Direction:
Repeat the rows below word for word, starting with the line that contains "Page size: 1754x1241." and going on through the line that contains "text_box Classe abstrata". Both of those lines are included.

-- START OF Given records --

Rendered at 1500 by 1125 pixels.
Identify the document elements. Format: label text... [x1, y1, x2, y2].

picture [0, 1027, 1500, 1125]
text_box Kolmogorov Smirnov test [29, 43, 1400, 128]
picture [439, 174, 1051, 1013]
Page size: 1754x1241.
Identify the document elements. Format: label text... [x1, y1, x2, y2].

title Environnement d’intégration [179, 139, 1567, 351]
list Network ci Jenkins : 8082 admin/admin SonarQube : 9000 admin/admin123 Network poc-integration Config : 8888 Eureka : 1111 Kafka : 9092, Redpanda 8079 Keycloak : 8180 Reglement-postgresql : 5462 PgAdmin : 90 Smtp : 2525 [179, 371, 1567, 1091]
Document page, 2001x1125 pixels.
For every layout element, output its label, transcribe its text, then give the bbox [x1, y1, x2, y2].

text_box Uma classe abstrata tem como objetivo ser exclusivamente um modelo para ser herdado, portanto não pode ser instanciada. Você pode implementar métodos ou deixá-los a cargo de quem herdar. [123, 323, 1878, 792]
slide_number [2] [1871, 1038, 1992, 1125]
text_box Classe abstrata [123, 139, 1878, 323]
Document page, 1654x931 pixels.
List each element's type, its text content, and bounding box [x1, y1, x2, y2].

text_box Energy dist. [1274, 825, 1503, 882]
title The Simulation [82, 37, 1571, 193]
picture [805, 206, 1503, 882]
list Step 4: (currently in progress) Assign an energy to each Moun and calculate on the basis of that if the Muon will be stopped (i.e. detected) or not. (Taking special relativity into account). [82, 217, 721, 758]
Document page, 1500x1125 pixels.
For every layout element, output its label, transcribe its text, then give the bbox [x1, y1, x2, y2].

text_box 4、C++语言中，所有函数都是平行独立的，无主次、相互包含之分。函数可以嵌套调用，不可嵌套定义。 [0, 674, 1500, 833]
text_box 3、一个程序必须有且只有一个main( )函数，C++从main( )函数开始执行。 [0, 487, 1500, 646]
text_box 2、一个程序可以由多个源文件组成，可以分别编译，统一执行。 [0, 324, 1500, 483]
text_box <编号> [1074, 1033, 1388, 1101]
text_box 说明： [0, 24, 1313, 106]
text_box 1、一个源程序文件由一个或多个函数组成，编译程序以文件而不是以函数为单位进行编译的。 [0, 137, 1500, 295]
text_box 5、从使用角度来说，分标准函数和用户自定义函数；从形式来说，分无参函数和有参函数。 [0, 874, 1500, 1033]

-- END OF Given records --

Result below:
Page size: 1754x1241.
Identify the document elements. Format: label text... [x1, y1, x2, y2].

title Environnement d’intégration [179, 139, 1567, 351]
list Network ci Jenkins : 8082 admin/admin SonarQube : 9000 admin/admin123 Network poc-integration Config : 8888 Eureka : 1111 Kafka : 9092, Redpanda 8079 Keycloak : 8180 Reglement-postgresql : 5462 PgAdmin : 90 Smtp : 2525 [179, 371, 1567, 1091]
Document page, 2001x1125 pixels.
For every layout element, output its label, transcribe its text, then give the bbox [x1, y1, x2, y2].

text_box Uma classe abstrata tem como objetivo ser exclusivamente um modelo para ser herdado, portanto não pode ser instanciada. Você pode implementar métodos ou deixá-los a cargo de quem herdar. [123, 323, 1878, 792]
slide_number [2] [1871, 1038, 1992, 1125]
text_box Classe abstrata [123, 139, 1878, 323]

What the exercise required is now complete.